BEGIN Passage to read

ClampArt is pleased to announce “Mark Beard: Alter Egos”—the artist’s fourth solo show at the gallery.
A visit to Mark Beard’s studio is akin to discovering Michelangelo’s lair: oil paintings cover the walls; life drawings are scattered on the tops of tables nestled at the feet of heroic bronzes; and ceramics and architectural maquettes abound—virtuosity in every medium. But then it gets even more interesting. Beard’s talents and artistic energy are in such abundance that over twenty years back he began channeling his creative output into a variety of alter egos. The persona of “Bruce Sargeant” was the first conceived—an imaginary British artist born in 1898 and a contemporary of such intellectuals as E.M. Forster, Rupert Brooke, and John Sloan. Then came Sargeant’s teacher, Hippolyte-Alexandre Michallon (1849-1930), a 19th-century French Academician. The fraternity continued to grow with other students of Michallon’s, such as Edith Thayer Cromwell (1893-1962), an American avant-garde painter and close friend of Sargeant’s; in addition to Brechtholt Streeruwitz (1890-1973), a troubled German Expressionist and arch-rival of Beard’s original alter ego. Mark Beard is certainly unprecedented, but not singular. Accomplished in every medium, he is more than a complete artist—he is now at least eight or nine, working in as many distinct and unique styles.

END Passage to read
BEGIN Material provided

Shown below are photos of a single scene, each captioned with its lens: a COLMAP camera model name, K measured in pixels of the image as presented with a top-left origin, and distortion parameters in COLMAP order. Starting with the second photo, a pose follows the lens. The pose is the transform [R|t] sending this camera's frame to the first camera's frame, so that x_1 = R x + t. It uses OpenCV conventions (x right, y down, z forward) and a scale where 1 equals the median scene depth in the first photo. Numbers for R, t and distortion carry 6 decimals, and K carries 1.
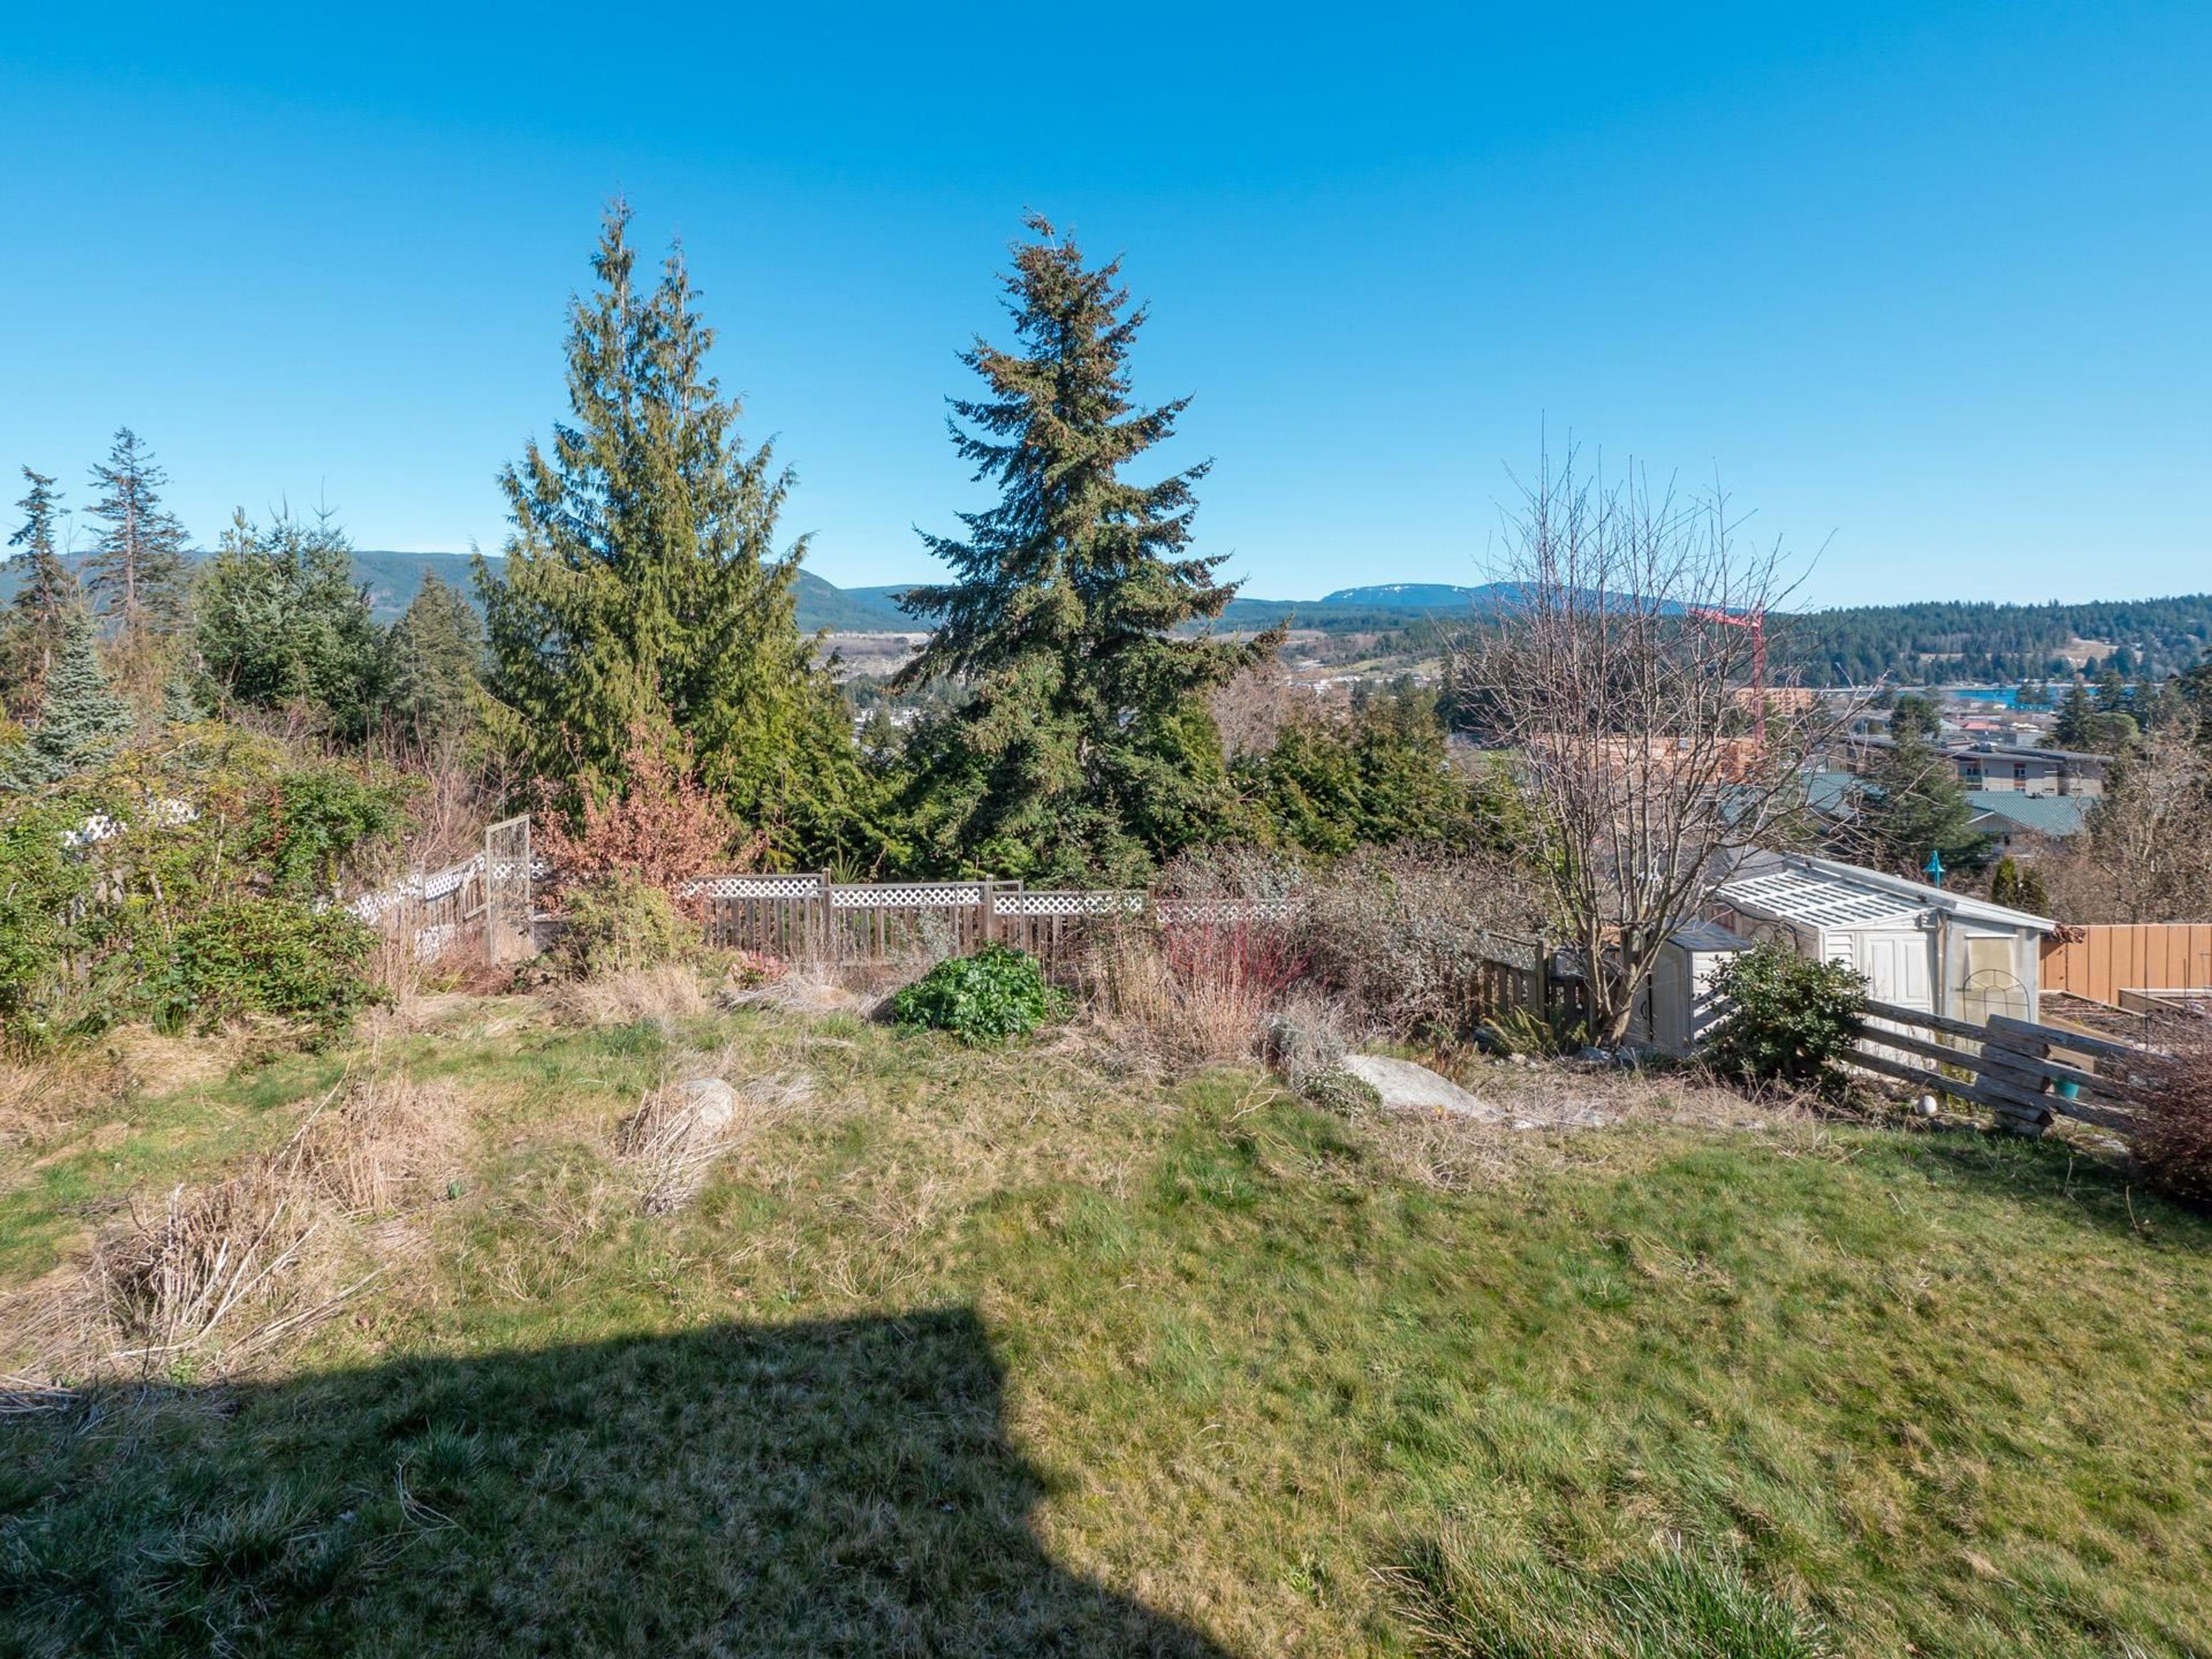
lens RADIAL K [[1078.9, 0, 1104.9], [0, 1078.9, 730.3], [0, 0, 1]] dist [-0.004310, 0.000155]
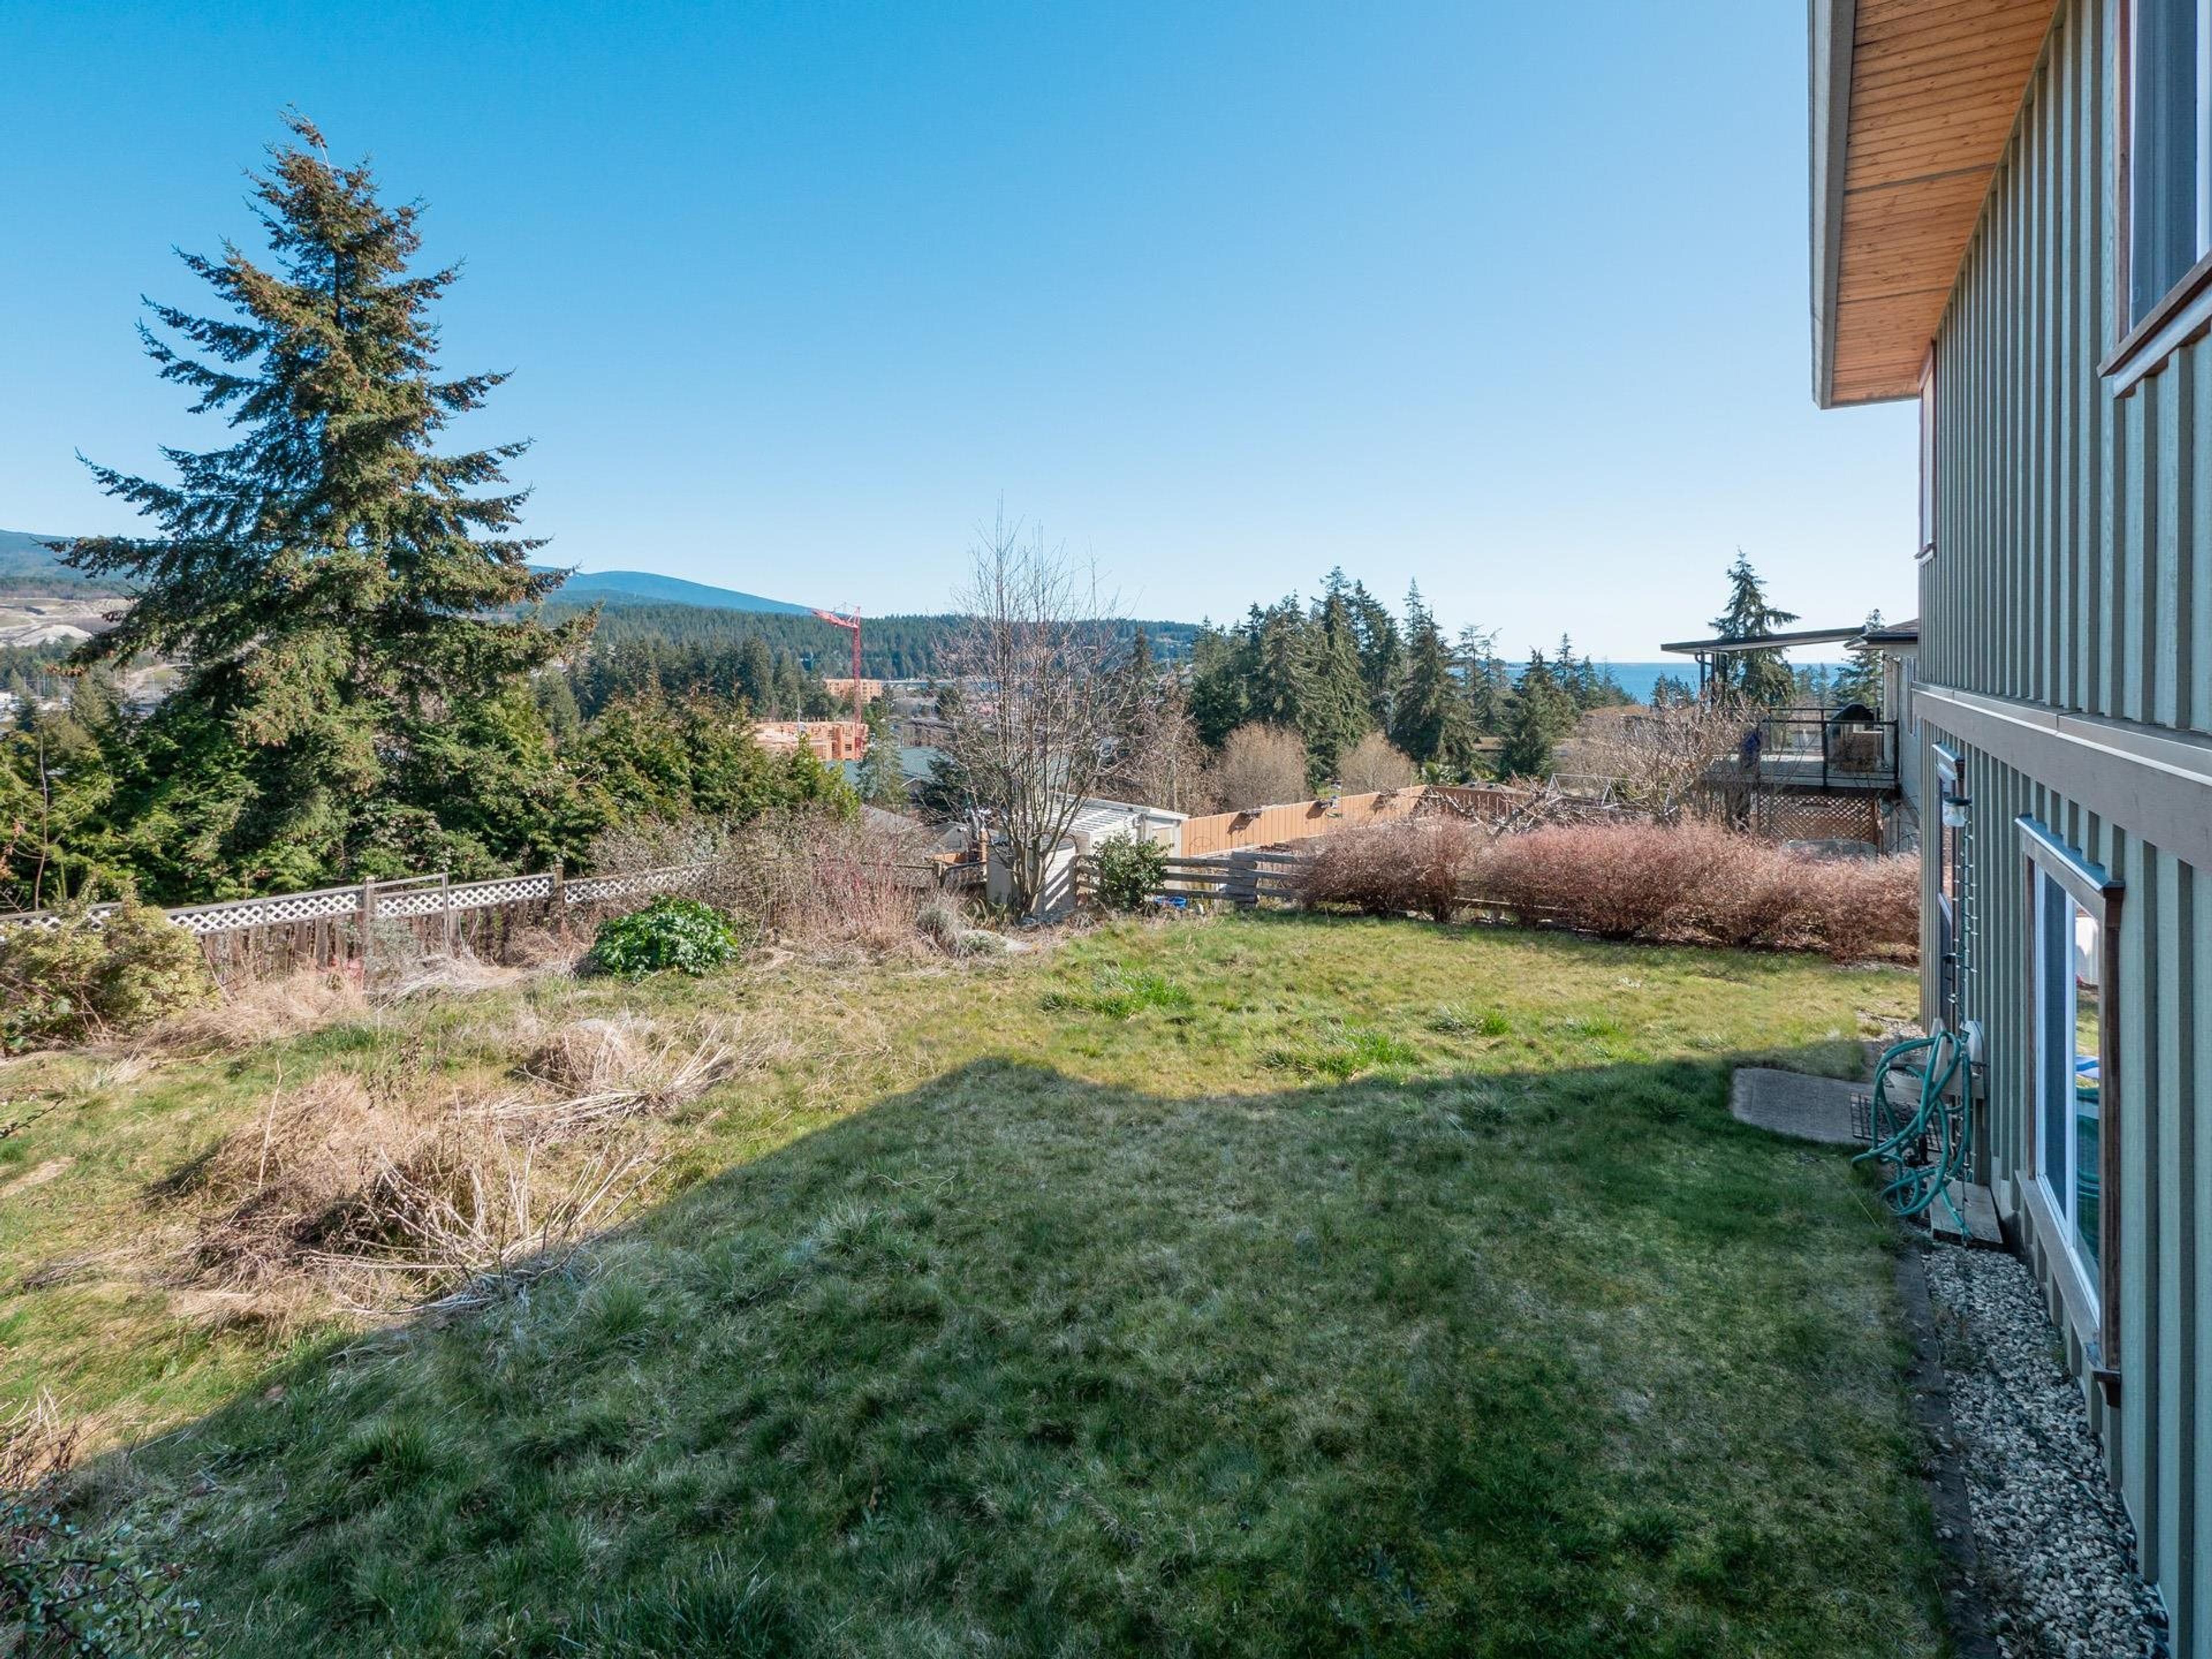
lens RADIAL K [[1078.9, 0, 1104.9], [0, 1078.9, 730.3], [0, 0, 1]] dist [-0.004310, 0.000155]
pose [[0.677139, -0.023819, 0.735469, -0.272805], [0.016269, 0.999716, 0.017398, 0.004289], [-0.735675, 0.000185, 0.677334, -0.049942]]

END Material provided

Work to complete =>
• 1. In the gallery announcement, who is named as the teacher of Bruce Sargeant?
• 2. Does the gallery announcement agree with each of these statements? (a) Bruce Sargeant was the first alter ego Beard conceived. (b) Edith Thayer Cromwell was a German Expressionist. (c) The show is Beard's third solo show at ClampArt.
• 3. Pick up the gallery announcement after its last sentence and keep writing it.
The material has no role here.

Results =>
• 1. Hippolyte-Alexandre Michallon, a 19th-century French Academician.

• 2.
(a) Yes: "The persona of “Bruce Sargeant” was the first conceived"
(b) No: "an American avant-garde painter and close friend of Sargeant’s"
(c) No: "the artist’s fourth solo show at the gallery"

• 3.
“Alter Egos” at ClampArt is a showcase of works by Beard’s first five personae—Bruce Sargeant (1898-1938), Hippolyte-Alexandre Michallon (1849-1930), Edith Thayer Cromwell (1893-1962), Brechtholt Streeruwitz (1890-1973), and contemporary African-American painter Peter Coulter (b. 1948). However, recently more artists have emerged, and the exhibition will feature paintings by Beard’s newest personalities, including the Hudson River School painter Beard Beard (b. 1885), the queer contemporary figure Buggereau (b. 1956), and transsexual graffiti artist Princess Ormalu (b. 1979).
Born in Salt Lake City, Utah, in 1956, Mark Beard is a well-established artist living in New York City with artworks in the permanent collections of the Metropolitan Museum of Art, New York City; the Museum of Modern Art, New York City; the Whitney Museum of American Art, New York City; the Museum of Fine Arts, Boston; the Wadsworth Atheneum Museum of Art, Hartford, Connecticut; Harvard University, Cambridge, Massachusetts; Yale University, New Haven, Connecticut; Princeton University, New Jersey; among many, many others.